§ **WRITTEN TASK**
Carry the text on the Foreign-Produced Direct Product Rule forward from its last sentence.

§ **SELECTED EXTRACT**

-- START --

The Foreign-Produced Direct Product Rule (FDPR) was first implemented in 1959 to control transfers of foreign manufactured items made with U.S. technology for national security purposes, and the rule remained largely stagnant until recent years. Today, the FDPR has become a go-to tool for regulators to extend the reach of U.S. export controls far beyond our borders to cripple foreign production of and access to sensitive technologies.
This trend famously began in 2020, when the FDPR was used to choke off Huawei’s supply of foreign-produced semiconductors. In early 2022, the FDPR was further expanded to encompass Russian and Belarussian entities and military end users, blocking access to a broad range of items, in an attempt to limit Russia’s military capabilities.

-- END --

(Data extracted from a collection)
-- START --

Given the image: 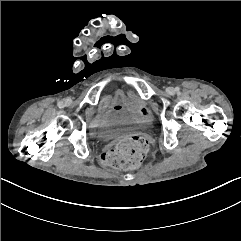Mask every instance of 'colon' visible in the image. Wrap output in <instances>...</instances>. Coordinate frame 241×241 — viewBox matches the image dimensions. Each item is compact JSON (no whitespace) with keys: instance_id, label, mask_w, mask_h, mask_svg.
<instances>
[{"instance_id":"obj_1","label":"colon","mask_w":241,"mask_h":241,"mask_svg":"<svg viewBox=\"0 0 241 241\" xmlns=\"http://www.w3.org/2000/svg\"><path fill=\"white\" fill-rule=\"evenodd\" d=\"M150 152L148 141L136 135L119 140L113 148L105 149L99 161L112 168H134L139 166Z\"/></svg>"}]
</instances>
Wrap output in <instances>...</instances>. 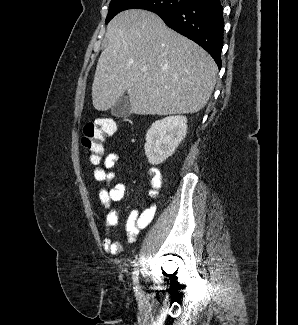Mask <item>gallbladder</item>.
Listing matches in <instances>:
<instances>
[{"mask_svg":"<svg viewBox=\"0 0 298 325\" xmlns=\"http://www.w3.org/2000/svg\"><path fill=\"white\" fill-rule=\"evenodd\" d=\"M111 114H114V116H130L129 96H120L119 100L111 106Z\"/></svg>","mask_w":298,"mask_h":325,"instance_id":"gallbladder-1","label":"gallbladder"}]
</instances>
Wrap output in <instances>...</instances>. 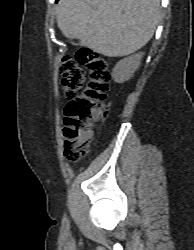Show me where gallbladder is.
Returning a JSON list of instances; mask_svg holds the SVG:
<instances>
[{
  "label": "gallbladder",
  "mask_w": 194,
  "mask_h": 250,
  "mask_svg": "<svg viewBox=\"0 0 194 250\" xmlns=\"http://www.w3.org/2000/svg\"><path fill=\"white\" fill-rule=\"evenodd\" d=\"M75 37L69 36V39H74Z\"/></svg>",
  "instance_id": "1"
}]
</instances>
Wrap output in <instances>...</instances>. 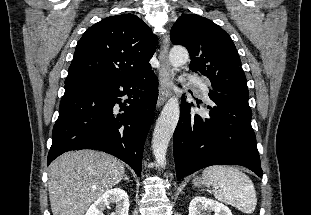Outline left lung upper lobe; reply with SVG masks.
I'll return each instance as SVG.
<instances>
[{
    "instance_id": "5c2ea615",
    "label": "left lung upper lobe",
    "mask_w": 311,
    "mask_h": 215,
    "mask_svg": "<svg viewBox=\"0 0 311 215\" xmlns=\"http://www.w3.org/2000/svg\"><path fill=\"white\" fill-rule=\"evenodd\" d=\"M170 39L188 49L190 69L209 78L214 91L249 99L237 49L220 26L196 14L182 15L171 28Z\"/></svg>"
}]
</instances>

-- END --

§ **RESPONSE TO THIS TASK**
Late 2022 saw perhaps the most impactful use of the FDPR, when a pair of companion rules was issued to significantly restrict China’s ability to access and produce advanced computing, semiconductor and supercomputing technology. Most recently, in 2023, the FDPR was again used to target Russia’s military capabilities, adding restrictions on certain foreign-produced EAR99 items and adding restrictions against Iran, in an attempt to curb Iran’s production of unmanned aerial vehicles (UAVs, or drones) used by Russia.
Join us to learn about the expanded controls under the FDPR that are significantly impacting U.S. and foreign companies that are directly or indirectly doing business with China, Russia, Belarus and Iran.
You will learn about how federal regulators are strategically using the FDPR, with an outlook for what may be next, including enforcement—April of 2023 saw the largest standalone administrative penalty ever issued by the Bureau of Industry and Security, which was for a FDPR violation. You will also gain insight on compliance risk mitigation strategies for doing business in this complex, high-stakes and dynamic environment.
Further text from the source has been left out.